- [Excerpted passage]:
CONCLUSION AND PERSPECTIVES
In conclusion, recent advances confirm that the soil microbiome is key to soil and plant health, as discussed above. It is perhaps not surprising that plant-microbe interactions have not been exploited for agricultural purposes ago, given the relatively poor indicators of success under field conditions. However, our understanding of the potential positive effects of PGPM has greatly increased in recent years, as has our knowledge of underpinning mechanisms, particularly the molecules involved in inter-organism communication. Thus, while there are substantial gaps in current knowledge, plant-microbe interactions are an attractive target for improving crop resilience and for achieving sustainable yields under unfavourable environmental conditions. Ultimately, the optimisation of plant-microbe interactions will be pivotal to strategies aimed at the long-term carbon sequestration in soils that is crucial to nature-based solutions to climate change. Microorganisms are at the core of the global carbon cycle, not least because they are responsible for more than 50% of annual CO2/methane transformations and contribute to almost 50% of the annual global CO2-sequestration. Engineering a more sustainable carbon cycle requires a detailed molecular mechanism-based understanding of the enzymes involved in CO2/methane interconversions. This essential knowledge is a prerequisite for viable microbe-based solutions to climate change.

- [Material provided]:
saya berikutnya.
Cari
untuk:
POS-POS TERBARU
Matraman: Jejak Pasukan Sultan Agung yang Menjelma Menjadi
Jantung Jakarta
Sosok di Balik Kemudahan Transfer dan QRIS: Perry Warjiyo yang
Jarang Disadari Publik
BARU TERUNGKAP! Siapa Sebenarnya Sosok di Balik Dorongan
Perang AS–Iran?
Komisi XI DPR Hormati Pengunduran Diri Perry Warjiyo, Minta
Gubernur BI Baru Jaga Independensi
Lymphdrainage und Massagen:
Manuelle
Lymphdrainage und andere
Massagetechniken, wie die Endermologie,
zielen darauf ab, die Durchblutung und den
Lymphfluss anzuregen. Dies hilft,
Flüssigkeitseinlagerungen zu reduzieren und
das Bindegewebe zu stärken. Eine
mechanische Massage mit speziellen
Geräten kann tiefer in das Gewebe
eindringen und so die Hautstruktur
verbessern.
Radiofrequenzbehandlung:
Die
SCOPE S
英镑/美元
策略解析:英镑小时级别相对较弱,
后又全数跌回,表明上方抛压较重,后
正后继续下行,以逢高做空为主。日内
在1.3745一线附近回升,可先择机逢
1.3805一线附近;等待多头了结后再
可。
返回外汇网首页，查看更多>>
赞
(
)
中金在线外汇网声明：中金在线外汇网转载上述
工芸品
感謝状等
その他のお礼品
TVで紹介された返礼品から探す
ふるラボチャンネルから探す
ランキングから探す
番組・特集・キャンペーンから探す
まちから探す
--
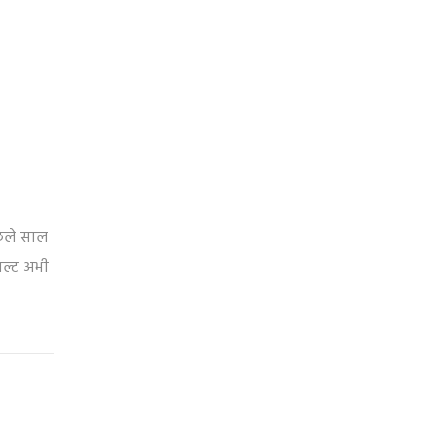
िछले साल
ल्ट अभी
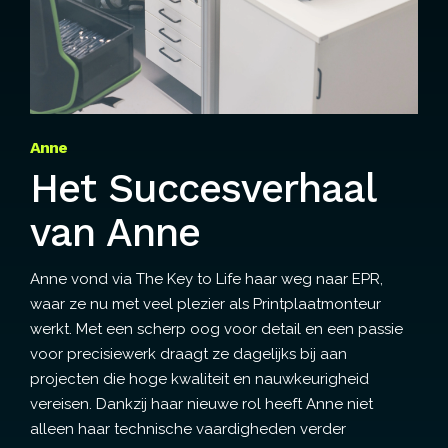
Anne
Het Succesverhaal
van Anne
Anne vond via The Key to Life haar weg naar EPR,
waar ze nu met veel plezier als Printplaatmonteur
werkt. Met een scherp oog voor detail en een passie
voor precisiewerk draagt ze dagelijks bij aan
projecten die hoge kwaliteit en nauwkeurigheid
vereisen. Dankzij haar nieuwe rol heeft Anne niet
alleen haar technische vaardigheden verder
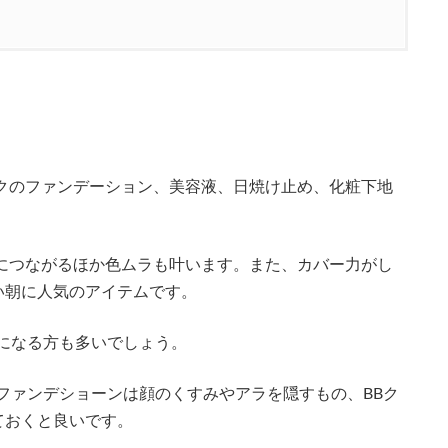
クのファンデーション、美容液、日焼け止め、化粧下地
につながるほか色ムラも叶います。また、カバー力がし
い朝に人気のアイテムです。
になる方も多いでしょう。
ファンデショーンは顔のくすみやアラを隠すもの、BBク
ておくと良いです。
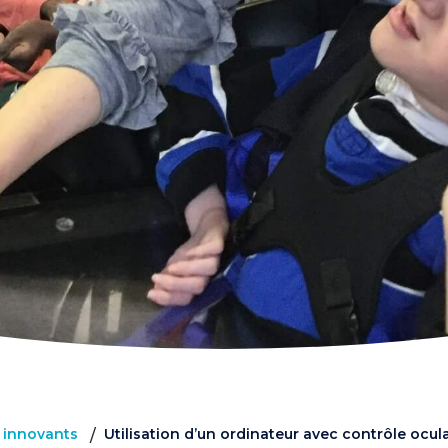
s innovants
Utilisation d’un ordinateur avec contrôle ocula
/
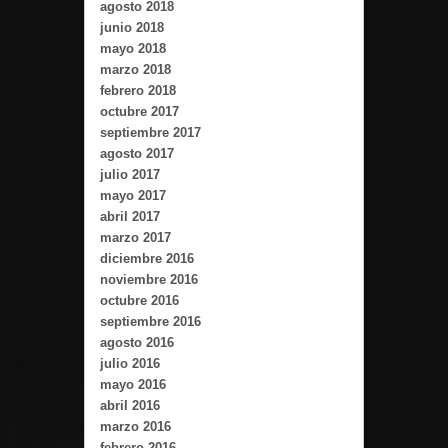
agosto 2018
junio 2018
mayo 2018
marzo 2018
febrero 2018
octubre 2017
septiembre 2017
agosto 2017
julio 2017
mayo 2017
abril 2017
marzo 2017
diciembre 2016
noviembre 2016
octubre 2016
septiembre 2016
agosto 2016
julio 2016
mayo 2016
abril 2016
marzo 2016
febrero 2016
==
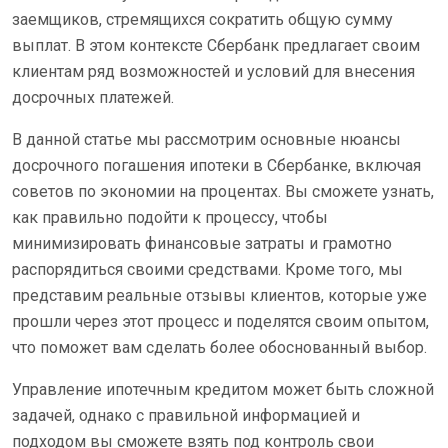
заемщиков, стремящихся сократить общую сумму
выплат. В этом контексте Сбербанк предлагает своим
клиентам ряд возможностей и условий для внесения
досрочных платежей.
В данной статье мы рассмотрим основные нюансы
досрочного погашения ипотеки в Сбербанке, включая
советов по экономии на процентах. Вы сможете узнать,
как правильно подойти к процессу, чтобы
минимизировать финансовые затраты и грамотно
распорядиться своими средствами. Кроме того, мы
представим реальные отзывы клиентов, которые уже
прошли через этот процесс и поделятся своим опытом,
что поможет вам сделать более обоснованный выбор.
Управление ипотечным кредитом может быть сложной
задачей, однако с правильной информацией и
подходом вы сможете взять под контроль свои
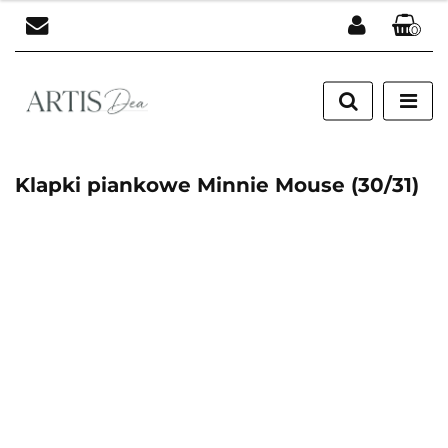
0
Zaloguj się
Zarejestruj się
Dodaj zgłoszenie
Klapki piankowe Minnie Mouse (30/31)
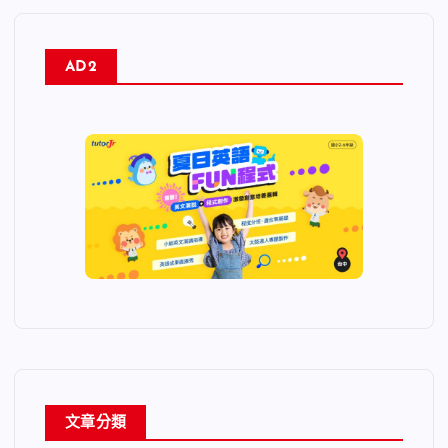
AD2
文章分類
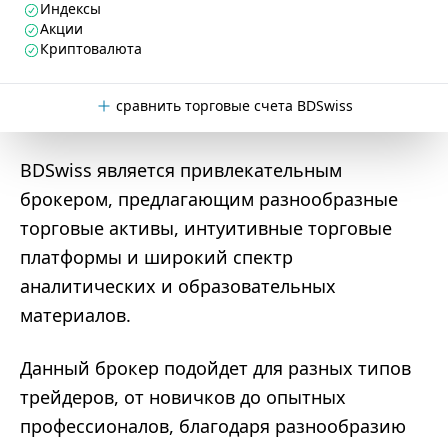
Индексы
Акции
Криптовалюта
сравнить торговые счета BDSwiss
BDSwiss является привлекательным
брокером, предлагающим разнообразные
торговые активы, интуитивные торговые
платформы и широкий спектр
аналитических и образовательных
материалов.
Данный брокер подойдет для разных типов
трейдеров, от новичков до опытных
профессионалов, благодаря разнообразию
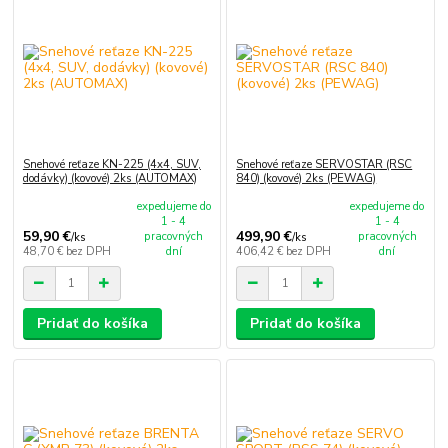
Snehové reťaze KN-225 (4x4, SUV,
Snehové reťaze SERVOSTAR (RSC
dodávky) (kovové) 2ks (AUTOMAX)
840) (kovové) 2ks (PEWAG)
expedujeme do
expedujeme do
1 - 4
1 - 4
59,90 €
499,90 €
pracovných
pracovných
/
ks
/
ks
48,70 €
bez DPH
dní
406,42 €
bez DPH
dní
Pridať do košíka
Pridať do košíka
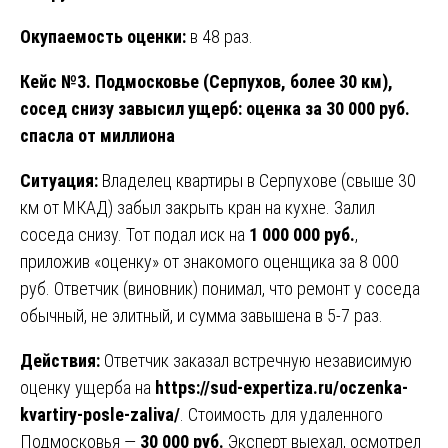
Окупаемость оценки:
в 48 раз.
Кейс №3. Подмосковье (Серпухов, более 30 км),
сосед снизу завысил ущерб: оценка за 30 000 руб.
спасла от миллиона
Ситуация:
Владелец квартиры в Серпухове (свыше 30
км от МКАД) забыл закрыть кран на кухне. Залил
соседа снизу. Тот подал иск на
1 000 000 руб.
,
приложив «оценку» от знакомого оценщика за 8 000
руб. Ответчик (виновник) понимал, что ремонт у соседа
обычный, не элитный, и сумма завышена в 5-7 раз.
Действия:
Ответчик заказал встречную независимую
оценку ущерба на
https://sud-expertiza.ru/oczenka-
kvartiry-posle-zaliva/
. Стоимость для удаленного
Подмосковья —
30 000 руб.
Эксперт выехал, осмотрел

- [Exercise directions]:
Answer these questions from the conclusion and perspectives section:
1. For what share of annual CO2/methane transformations are microorganisms responsible?
2. Which molecules does the section single out in describing increased knowledge of underpinning mechanisms?
3. For what two goals are plant-microbe interactions called an attractive target?

- [Result for this task]:
1. More than 50%.
2. The molecules involved in inter-organism communication.
3. Improving crop resilience and achieving sustainable yields under unfavourable environmental conditions.